Si tratta di un mestiere pericoloso anche se negli ultimi anni chi richiede la licenza non ha mai avuto bisogno di sparare.
Non importa se l’azienda per cui lavora è della moglie, né se negli ultimi anni non si sia mai trovato in situazioni in cui fosse richiesto l’uso delle armi. Se dal 1990 un investigatore privato detiene legittimamente un’arma, l’amministrazione non può revocargliela senza che si sia verificato qualche fatto grave. Perché “l’attività di investigatore privato per sua natura può esporre chi la esercita a situazioni di pericolo, anche perché spesso deve agire in modo clandestino per acquisire informazioni da parte di chi non desidera certo favorire la raccolta di notizie che riguardino la sua vita”. Lo ha stabilito il Tar dell’Emilia Romagna annullando così la decisione della prefettura di Rimini che la scorsa primavera aveva rigettato la richiesta di rinnovo del porto d’armi di un investigatore privato.
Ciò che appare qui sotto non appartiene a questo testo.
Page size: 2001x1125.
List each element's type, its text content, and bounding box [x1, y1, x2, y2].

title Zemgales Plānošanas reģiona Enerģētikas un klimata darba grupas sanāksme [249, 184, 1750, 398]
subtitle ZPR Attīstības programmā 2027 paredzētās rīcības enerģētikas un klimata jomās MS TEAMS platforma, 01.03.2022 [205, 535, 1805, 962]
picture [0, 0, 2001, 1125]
Il tribunale amministrativo concorda con il ricorrente nel riconoscere che “la continuità nell’esercizio dell’attività di investigatore privato, le caratteristiche, le peculiarità e le modalità di svolgimento della medesima accrescono, con il trascorrere degli anni, le ragioni di permanenza dei requisiti”. E non importa che negli ultimi tempi l’uomo non si sia mai trovato in situazioni in cui fosse richiesto l’uso dell’arma: “il rischio connesso a certe attività è sempre un pericolo di natura astratta che non viene meno solo per il fatto che nel corso di un lungo lasso di tempo non si sia verificato alcun episodio che confermi l’esistenza di un pericolo”. Il tribunale chiude affermando di conoscere “gli orientamenti ministeriali che invitano gli organi periferici a essere molto severi nell’autorizzare il porto d’armi soprattutto per difesa personale, ma ciò non può giustificare un improvviso mutamento di valutazione non motivato da nessun elemento esterno”.